## Problem:
From the data that follows, report how many lines hold the string "Vortrag", giving only the number.

════════

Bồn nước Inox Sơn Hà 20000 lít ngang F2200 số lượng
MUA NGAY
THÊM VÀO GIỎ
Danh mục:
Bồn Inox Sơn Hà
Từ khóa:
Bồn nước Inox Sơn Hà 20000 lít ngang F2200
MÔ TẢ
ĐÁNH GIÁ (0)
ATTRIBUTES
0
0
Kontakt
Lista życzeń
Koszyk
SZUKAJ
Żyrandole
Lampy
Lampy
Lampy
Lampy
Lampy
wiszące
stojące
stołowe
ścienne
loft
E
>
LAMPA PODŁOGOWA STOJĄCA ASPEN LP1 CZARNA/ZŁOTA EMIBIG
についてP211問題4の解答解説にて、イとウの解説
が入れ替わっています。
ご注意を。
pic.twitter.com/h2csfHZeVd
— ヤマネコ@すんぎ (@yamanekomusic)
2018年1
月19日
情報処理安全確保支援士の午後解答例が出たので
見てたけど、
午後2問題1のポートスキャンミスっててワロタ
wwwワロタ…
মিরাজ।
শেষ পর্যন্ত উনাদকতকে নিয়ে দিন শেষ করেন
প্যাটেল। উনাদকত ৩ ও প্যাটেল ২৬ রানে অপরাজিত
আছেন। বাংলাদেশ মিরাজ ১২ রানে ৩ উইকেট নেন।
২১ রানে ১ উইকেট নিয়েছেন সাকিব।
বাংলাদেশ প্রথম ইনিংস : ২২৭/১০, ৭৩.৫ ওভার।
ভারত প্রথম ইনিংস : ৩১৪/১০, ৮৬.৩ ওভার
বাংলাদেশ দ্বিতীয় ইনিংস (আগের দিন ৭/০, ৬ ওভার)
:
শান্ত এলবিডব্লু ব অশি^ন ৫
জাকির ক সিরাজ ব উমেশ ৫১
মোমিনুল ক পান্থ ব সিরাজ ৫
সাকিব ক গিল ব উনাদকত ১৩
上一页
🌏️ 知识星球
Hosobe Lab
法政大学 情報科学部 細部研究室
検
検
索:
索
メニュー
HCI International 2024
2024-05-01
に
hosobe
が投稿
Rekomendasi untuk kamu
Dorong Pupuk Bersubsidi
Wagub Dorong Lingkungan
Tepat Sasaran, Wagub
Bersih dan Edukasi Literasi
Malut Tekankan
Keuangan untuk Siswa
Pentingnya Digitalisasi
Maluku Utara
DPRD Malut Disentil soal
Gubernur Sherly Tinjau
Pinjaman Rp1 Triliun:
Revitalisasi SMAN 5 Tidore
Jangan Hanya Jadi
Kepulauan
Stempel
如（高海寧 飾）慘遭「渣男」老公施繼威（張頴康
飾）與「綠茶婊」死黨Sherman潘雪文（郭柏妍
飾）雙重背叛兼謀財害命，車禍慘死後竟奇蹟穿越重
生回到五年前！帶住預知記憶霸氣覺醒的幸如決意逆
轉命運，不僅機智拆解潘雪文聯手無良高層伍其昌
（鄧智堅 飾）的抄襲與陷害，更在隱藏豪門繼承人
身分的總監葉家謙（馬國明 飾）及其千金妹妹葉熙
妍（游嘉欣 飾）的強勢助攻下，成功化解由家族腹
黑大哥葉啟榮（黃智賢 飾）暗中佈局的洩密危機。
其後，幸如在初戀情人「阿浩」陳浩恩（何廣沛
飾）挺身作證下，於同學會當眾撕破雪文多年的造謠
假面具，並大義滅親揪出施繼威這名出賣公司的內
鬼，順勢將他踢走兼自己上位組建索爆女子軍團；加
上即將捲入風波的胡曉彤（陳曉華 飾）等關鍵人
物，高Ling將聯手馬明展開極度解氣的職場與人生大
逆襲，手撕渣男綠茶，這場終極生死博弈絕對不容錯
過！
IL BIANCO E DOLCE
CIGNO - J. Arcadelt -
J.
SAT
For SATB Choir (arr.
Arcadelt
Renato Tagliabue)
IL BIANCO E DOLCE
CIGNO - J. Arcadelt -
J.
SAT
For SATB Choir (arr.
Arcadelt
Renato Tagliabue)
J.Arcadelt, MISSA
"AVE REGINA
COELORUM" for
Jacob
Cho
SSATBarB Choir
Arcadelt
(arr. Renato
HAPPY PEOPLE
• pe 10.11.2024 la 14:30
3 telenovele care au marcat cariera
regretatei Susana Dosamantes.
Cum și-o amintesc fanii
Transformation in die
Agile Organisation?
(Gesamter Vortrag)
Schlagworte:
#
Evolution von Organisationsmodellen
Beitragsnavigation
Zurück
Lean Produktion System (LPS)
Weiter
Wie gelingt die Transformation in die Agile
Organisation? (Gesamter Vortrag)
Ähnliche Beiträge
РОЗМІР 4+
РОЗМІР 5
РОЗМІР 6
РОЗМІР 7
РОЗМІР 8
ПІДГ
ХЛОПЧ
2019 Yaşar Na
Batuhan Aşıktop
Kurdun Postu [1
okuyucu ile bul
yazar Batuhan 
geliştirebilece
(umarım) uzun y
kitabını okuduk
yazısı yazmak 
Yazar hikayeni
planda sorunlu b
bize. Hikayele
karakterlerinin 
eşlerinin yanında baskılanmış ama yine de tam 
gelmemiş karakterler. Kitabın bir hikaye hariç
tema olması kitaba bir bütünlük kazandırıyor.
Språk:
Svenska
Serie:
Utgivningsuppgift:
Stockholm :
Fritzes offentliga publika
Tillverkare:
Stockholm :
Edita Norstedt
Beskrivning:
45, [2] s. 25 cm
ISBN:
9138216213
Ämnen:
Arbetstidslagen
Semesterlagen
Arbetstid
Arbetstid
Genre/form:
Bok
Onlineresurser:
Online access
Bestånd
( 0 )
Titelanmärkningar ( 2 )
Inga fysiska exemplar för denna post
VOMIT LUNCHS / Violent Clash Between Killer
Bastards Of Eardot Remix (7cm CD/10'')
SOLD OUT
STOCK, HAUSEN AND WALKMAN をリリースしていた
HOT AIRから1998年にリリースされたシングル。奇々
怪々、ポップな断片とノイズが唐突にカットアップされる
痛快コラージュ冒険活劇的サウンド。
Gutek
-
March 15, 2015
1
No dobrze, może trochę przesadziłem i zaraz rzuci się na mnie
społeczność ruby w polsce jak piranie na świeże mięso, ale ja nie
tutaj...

════════

## Result for this exercise:
2